» TASK DETAILS
Please put the lines from the one containing "elevation (m): 1300" through the last line into a numbered list, leaving out any blank lines.

» MATERIAL SHOWN
- - - - -

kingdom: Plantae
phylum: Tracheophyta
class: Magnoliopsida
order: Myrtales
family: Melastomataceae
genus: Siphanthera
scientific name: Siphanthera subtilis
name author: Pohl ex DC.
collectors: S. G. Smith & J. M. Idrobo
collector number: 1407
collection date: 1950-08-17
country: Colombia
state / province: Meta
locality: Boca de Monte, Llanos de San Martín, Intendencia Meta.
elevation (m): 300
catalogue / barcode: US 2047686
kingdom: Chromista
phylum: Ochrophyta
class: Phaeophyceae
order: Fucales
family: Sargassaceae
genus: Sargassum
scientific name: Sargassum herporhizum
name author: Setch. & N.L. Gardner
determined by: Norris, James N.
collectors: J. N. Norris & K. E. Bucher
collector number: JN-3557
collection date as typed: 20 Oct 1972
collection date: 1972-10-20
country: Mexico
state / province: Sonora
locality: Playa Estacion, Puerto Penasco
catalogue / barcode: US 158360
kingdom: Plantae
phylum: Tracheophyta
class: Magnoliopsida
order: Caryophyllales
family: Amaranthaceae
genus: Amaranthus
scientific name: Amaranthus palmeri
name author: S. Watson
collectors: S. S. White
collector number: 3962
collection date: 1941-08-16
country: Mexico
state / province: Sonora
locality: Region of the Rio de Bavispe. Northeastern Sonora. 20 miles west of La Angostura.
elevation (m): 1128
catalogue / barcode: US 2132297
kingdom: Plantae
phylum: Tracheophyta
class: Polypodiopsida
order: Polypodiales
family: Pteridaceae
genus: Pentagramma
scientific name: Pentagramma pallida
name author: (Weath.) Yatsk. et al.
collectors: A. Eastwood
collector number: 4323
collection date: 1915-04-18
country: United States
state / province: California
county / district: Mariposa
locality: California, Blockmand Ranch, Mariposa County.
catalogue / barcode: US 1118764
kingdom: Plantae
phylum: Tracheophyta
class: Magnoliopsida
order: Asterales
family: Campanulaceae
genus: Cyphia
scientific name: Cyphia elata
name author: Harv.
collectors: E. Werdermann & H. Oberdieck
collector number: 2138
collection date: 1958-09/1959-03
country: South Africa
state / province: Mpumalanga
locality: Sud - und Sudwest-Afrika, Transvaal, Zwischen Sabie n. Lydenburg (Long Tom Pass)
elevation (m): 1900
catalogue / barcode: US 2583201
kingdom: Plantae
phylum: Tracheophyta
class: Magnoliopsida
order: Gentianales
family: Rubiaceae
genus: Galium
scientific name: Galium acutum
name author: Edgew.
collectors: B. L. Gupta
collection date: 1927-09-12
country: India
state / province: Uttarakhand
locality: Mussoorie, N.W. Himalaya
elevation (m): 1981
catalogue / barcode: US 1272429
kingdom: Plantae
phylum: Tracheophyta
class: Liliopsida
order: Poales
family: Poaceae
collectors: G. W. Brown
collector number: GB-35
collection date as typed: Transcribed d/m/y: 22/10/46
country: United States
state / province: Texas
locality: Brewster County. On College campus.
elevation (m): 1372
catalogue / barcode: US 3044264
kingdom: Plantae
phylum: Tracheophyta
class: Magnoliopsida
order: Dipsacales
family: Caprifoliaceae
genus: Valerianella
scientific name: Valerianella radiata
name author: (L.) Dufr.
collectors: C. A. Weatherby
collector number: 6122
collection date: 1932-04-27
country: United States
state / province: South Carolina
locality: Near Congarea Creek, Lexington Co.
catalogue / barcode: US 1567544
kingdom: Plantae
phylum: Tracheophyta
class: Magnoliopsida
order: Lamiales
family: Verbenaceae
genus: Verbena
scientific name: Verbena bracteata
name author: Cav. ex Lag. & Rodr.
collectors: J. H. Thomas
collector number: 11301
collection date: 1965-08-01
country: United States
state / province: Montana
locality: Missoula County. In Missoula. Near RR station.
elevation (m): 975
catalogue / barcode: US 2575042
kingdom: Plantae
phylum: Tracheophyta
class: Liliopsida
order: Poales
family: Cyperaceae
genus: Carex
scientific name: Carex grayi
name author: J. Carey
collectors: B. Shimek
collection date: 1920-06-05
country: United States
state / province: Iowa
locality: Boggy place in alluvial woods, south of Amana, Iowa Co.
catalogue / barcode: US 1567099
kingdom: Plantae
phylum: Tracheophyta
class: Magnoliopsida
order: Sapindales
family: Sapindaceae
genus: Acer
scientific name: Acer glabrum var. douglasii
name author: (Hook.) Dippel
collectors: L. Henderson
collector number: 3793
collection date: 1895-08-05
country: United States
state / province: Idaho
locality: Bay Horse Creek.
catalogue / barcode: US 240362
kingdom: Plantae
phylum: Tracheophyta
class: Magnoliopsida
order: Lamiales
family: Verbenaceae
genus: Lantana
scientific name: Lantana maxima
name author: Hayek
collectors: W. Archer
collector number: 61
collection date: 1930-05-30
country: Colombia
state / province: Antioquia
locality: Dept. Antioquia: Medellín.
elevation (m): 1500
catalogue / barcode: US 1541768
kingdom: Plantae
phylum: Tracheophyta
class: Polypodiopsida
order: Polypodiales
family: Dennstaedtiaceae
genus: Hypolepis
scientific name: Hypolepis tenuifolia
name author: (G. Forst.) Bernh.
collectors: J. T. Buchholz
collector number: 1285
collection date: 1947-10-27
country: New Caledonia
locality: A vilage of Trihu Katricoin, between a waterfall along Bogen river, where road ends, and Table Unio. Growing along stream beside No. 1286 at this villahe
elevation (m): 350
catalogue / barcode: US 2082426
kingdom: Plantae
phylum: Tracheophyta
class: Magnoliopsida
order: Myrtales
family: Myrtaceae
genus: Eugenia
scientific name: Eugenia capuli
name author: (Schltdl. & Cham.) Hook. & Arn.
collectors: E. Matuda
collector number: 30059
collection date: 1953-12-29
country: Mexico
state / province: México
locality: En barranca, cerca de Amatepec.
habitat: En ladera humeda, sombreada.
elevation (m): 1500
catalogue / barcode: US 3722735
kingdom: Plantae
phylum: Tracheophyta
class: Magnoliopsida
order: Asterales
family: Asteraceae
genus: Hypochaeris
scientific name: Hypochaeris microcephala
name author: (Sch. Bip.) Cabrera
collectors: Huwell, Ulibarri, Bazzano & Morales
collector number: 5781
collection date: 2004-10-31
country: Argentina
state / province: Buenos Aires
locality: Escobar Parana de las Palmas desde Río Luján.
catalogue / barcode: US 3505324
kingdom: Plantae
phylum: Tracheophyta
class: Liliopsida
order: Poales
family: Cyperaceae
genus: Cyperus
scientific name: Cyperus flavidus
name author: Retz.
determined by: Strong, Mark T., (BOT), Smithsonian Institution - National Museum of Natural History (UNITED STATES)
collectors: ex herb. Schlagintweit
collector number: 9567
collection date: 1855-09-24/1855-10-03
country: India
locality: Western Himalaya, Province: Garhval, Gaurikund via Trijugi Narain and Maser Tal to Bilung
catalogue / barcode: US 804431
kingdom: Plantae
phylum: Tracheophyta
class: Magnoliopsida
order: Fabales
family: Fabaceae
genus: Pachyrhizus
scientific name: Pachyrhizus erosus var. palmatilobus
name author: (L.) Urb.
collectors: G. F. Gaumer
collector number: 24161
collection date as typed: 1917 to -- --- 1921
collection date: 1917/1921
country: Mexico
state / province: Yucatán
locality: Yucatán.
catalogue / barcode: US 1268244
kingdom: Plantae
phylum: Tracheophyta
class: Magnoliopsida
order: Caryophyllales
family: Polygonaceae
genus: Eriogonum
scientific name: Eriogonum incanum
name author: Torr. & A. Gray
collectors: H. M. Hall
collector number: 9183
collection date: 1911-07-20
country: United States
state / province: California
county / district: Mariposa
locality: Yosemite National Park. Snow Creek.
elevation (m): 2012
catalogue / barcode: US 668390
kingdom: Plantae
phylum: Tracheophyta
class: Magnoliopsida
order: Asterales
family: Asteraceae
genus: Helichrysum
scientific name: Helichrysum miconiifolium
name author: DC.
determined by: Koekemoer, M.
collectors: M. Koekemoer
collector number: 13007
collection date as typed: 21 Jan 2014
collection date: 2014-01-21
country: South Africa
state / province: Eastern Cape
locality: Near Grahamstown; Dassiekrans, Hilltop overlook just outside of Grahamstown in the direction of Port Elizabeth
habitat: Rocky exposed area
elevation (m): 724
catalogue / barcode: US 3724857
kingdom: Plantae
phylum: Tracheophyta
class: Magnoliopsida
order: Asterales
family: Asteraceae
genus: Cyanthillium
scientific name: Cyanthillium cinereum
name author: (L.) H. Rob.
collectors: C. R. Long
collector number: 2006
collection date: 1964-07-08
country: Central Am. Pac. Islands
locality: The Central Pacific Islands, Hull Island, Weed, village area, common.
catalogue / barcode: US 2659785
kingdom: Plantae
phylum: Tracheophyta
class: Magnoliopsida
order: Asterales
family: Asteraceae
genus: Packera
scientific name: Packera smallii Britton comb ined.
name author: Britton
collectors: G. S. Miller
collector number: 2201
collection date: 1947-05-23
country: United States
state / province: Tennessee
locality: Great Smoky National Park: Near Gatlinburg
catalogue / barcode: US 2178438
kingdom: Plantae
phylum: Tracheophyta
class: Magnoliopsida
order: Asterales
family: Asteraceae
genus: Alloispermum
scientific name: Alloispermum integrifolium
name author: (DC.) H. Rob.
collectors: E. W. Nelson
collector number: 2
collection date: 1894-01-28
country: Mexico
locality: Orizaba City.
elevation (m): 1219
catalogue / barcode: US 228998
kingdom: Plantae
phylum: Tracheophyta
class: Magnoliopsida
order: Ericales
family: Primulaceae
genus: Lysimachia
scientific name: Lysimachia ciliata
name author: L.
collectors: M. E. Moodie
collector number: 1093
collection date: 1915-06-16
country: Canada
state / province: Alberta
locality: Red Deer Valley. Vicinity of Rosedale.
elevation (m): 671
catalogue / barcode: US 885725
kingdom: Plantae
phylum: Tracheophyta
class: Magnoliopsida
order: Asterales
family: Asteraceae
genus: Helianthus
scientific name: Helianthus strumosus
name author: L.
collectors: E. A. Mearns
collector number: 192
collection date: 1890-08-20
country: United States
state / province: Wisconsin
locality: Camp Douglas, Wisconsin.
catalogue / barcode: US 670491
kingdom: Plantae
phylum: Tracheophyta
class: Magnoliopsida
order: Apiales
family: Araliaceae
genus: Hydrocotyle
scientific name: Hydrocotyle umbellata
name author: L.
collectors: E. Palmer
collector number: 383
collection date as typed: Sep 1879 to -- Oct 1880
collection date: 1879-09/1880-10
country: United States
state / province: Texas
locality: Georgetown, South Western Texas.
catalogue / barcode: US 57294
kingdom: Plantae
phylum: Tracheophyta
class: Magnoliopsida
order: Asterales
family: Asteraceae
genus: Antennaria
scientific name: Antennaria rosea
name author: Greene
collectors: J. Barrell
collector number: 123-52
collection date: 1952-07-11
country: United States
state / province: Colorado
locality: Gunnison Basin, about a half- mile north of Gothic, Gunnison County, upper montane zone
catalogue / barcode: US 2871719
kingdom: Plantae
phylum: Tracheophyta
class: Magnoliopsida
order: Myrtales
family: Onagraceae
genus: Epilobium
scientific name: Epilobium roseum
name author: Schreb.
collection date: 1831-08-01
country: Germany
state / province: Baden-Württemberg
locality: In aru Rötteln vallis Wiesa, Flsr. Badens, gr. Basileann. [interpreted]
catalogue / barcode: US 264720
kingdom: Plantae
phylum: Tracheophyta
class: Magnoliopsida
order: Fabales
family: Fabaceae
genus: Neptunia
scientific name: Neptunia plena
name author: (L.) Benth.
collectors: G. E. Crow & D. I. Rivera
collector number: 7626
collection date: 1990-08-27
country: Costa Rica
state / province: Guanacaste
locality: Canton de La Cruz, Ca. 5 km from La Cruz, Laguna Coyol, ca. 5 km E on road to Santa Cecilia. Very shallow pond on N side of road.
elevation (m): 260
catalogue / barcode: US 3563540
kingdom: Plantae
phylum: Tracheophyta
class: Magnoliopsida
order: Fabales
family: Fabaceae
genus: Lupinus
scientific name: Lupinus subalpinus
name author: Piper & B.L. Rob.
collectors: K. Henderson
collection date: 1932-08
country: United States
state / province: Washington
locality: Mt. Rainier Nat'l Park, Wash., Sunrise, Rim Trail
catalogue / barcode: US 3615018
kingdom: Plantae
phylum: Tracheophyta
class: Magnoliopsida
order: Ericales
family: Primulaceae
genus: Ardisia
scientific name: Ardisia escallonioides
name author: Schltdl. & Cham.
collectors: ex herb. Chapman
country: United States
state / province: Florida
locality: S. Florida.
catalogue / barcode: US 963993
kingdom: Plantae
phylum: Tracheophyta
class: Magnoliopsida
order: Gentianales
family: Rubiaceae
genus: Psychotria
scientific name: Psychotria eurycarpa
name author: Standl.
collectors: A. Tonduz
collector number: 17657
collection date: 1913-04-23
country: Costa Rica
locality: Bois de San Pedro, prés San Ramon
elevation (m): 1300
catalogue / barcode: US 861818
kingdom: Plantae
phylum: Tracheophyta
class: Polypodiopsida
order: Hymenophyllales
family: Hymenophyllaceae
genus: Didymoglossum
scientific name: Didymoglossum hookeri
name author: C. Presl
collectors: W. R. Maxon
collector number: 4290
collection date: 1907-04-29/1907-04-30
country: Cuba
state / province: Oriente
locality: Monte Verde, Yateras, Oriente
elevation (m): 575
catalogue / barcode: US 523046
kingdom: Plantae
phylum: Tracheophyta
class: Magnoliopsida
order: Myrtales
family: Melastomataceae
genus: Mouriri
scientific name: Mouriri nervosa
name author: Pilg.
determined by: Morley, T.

- - - - -

» ANSWER TO THIS TASK
1. elevation (m): 1300
2. catalogue / barcode: US 861818
3. kingdom: Plantae
4. phylum: Tracheophyta
5. class: Polypodiopsida
6. order: Hymenophyllales
7. family: Hymenophyllaceae
8. genus: Didymoglossum
9. scientific name: Didymoglossum hookeri
10. name author: C. Presl
11. collectors: W. R. Maxon
12. collector number: 4290
13. collection date: 1907-04-29/1907-04-30
14. country: Cuba
15. state / province: Oriente
16. locality: Monte Verde, Yateras, Oriente
17. elevation (m): 575
18. catalogue / barcode: US 523046
19. kingdom: Plantae
20. phylum: Tracheophyta
21. class: Magnoliopsida
22. order: Myrtales
23. family: Melastomataceae
24. genus: Mouriri
25. scientific name: Mouriri nervosa
26. name author: Pilg.
27. determined by: Morley, T.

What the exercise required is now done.